##### Dataset content

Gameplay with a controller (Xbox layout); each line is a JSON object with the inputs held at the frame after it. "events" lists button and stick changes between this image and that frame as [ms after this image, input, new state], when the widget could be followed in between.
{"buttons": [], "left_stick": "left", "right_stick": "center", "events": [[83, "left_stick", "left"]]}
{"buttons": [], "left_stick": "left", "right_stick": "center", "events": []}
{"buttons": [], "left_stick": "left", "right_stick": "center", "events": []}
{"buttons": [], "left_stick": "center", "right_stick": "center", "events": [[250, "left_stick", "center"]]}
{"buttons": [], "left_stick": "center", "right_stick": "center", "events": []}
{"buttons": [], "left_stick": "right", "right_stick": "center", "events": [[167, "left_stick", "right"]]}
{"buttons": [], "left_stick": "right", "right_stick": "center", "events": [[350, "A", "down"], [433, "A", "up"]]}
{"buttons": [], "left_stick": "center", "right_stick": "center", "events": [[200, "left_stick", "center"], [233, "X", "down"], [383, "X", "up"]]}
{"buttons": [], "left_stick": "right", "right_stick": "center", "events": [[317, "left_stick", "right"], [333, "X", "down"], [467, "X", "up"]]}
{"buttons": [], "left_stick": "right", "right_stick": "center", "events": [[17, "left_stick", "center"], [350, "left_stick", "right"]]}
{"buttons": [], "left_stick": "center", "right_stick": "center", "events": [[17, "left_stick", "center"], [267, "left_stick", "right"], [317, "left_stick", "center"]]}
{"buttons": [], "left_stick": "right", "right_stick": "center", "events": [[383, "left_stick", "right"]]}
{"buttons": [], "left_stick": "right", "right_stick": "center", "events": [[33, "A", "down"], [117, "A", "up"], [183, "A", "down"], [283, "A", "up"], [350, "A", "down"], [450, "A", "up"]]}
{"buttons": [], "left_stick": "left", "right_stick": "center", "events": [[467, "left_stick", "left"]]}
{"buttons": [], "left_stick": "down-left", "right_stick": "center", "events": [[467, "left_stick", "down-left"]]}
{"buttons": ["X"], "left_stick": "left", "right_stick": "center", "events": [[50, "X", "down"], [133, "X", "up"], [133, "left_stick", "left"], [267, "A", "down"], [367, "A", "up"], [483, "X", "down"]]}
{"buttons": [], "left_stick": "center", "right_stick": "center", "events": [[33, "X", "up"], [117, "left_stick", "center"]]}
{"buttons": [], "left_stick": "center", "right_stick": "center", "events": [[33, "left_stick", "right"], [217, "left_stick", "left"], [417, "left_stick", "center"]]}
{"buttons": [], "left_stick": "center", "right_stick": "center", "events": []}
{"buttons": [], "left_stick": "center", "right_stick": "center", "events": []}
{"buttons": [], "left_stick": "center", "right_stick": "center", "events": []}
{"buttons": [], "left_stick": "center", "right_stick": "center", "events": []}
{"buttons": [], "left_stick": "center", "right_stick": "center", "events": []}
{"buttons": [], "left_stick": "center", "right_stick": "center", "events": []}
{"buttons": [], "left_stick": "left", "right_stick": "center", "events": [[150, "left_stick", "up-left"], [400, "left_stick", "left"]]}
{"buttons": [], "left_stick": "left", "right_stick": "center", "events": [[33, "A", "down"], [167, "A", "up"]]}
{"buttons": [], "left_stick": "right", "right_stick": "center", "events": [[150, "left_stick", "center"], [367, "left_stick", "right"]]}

##########

What to produce:
Reply with the complete records, restated exactly.

Solution to this exercise:
Gameplay with a controller (Xbox layout); each line is a JSON object with the inputs held at the frame after it. "events" lists button and stick changes between this image and that frame as [ms after this image, input, new state], when the widget could be followed in between.
{"buttons": [], "left_stick": "left", "right_stick": "center", "events": [[83, "left_stick", "left"]]}
{"buttons": [], "left_stick": "left", "right_stick": "center", "events": []}
{"buttons": [], "left_stick": "left", "right_stick": "center", "events": []}
{"buttons": [], "left_stick": "center", "right_stick": "center", "events": [[250, "left_stick", "center"]]}
{"buttons": [], "left_stick": "center", "right_stick": "center", "events": []}
{"buttons": [], "left_stick": "right", "right_stick": "center", "events": [[167, "left_stick", "right"]]}
{"buttons": [], "left_stick": "right", "right_stick": "center", "events": [[350, "A", "down"], [433, "A", "up"]]}
{"buttons": [], "left_stick": "center", "right_stick": "center", "events": [[200, "left_stick", "center"], [233, "X", "down"], [383, "X", "up"]]}
{"buttons": [], "left_stick": "right", "right_stick": "center", "events": [[317, "left_stick", "right"], [333, "X", "down"], [467, "X", "up"]]}
{"buttons": [], "left_stick": "right", "right_stick": "center", "events": [[17, "left_stick", "center"], [350, "left_stick", "right"]]}
{"buttons": [], "left_stick": "center", "right_stick": "center", "events": [[17, "left_stick", "center"], [267, "left_stick", "right"], [317, "left_stick", "center"]]}
{"buttons": [], "left_stick": "right", "right_stick": "center", "events": [[383, "left_stick", "right"]]}
{"buttons": [], "left_stick": "right", "right_stick": "center", "events": [[33, "A", "down"], [117, "A", "up"], [183, "A", "down"], [283, "A", "up"], [350, "A", "down"], [450, "A", "up"]]}
{"buttons": [], "left_stick": "left", "right_stick": "center", "events": [[467, "left_stick", "left"]]}
{"buttons": [], "left_stick": "down-left", "right_stick": "center", "events": [[467, "left_stick", "down-left"]]}
{"buttons": ["X"], "left_stick": "left", "right_stick": "center", "events": [[50, "X", "down"], [133, "X", "up"], [133, "left_stick", "left"], [267, "A", "down"], [367, "A", "up"], [483, "X", "down"]]}
{"buttons": [], "left_stick": "center", "right_stick": "center", "events": [[33, "X", "up"], [117, "left_stick", "center"]]}
{"buttons": [], "left_stick": "center", "right_stick": "center", "events": [[33, "left_stick", "right"], [217, "left_stick", "left"], [417, "left_stick", "center"]]}
{"buttons": [], "left_stick": "center", "right_stick": "center", "events": []}
{"buttons": [], "left_stick": "center", "right_stick": "center", "events": []}
{"buttons": [], "left_stick": "center", "right_stick": "center", "events": []}
{"buttons": [], "left_stick": "center", "right_stick": "center", "events": []}
{"buttons": [], "left_stick": "center", "right_stick": "center", "events": []}
{"buttons": [], "left_stick": "center", "right_stick": "center", "events": []}
{"buttons": [], "left_stick": "left", "right_stick": "center", "events": [[150, "left_stick", "up-left"], [400, "left_stick", "left"]]}
{"buttons": [], "left_stick": "left", "right_stick": "center", "events": [[33, "A", "down"], [167, "A", "up"]]}
{"buttons": [], "left_stick": "right", "right_stick": "center", "events": [[150, "left_stick", "center"], [367, "left_stick", "right"]]}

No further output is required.